女性に使用されることが多いのですが、男性にも使用されることはあります。生薬として柴胡が使われているので、肝臓の不調や肝硬変の治療にも使用されることがあります。

3ヶ月ですべて改善
それでは、加味逍遥散が効き目を示した実例を紹介しましょう。
45歳の女性のAさんは仕事が非常に忙しい人ですが、ときどき生理不順になる、疲れが高じると生理が来なくなることがある、手のほてり、眠気、体が疲れる、汗をかきやすい、のどの不快感、便秘、足の冷え、腰痛など多彩な症状を訴えました。
身長は155センチで体重は42キロ、やややせていて色白で、血圧はやや低めで最大血圧105ミリ、最小血圧60ミリでした。体力は中等度よりも虚証と思われました。
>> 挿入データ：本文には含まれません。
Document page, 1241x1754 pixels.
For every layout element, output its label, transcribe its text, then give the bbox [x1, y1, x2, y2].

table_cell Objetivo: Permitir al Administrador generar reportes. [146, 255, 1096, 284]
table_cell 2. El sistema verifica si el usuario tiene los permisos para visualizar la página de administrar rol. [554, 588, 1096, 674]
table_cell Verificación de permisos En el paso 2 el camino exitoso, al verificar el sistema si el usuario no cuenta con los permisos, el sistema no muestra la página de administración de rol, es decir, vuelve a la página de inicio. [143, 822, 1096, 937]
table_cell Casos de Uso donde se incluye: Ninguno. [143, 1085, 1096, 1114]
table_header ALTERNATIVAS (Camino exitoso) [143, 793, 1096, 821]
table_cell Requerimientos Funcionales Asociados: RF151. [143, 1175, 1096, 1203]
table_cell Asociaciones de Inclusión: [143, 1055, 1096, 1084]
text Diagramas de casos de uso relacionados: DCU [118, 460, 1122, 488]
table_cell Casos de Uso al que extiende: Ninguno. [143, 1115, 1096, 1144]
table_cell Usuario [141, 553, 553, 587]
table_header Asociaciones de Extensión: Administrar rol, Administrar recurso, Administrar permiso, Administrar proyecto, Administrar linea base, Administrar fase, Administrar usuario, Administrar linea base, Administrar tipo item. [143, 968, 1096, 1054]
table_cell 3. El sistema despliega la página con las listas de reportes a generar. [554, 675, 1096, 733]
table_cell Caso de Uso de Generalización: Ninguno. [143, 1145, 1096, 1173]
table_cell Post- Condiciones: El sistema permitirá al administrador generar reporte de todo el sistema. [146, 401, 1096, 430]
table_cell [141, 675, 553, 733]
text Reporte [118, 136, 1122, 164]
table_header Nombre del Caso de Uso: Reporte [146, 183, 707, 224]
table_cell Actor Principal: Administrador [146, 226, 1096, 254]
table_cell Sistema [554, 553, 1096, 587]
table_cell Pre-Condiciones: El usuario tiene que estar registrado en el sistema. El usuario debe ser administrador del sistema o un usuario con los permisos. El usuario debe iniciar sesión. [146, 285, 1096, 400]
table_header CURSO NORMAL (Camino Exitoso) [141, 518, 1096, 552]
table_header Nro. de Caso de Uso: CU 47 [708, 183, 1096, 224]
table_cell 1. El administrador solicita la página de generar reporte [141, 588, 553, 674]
加味逍遥散とともに、強い冷えを改善する当帰四逆加呉茱萸生姜湯(とうきしぎゃくかごしゅゆしょうきょうとう)を処方しました。この二つの漢方薬を服用していたところ、だんだんと冷えが取れて体調がよくなってきました。
みずおちに認められたつかえ感や動悸が解消し、へその左右に認められていたお血も取れて生理が順調になってきました。舌がでこぼこしていましたが、それも取れました。
不調が改善するまで約3ヶ月かかりましたが、元気に仕事ができるようになったととても喜ばれました。食欲もでて、加味逍遥散を手放さずにずっと続けておられます。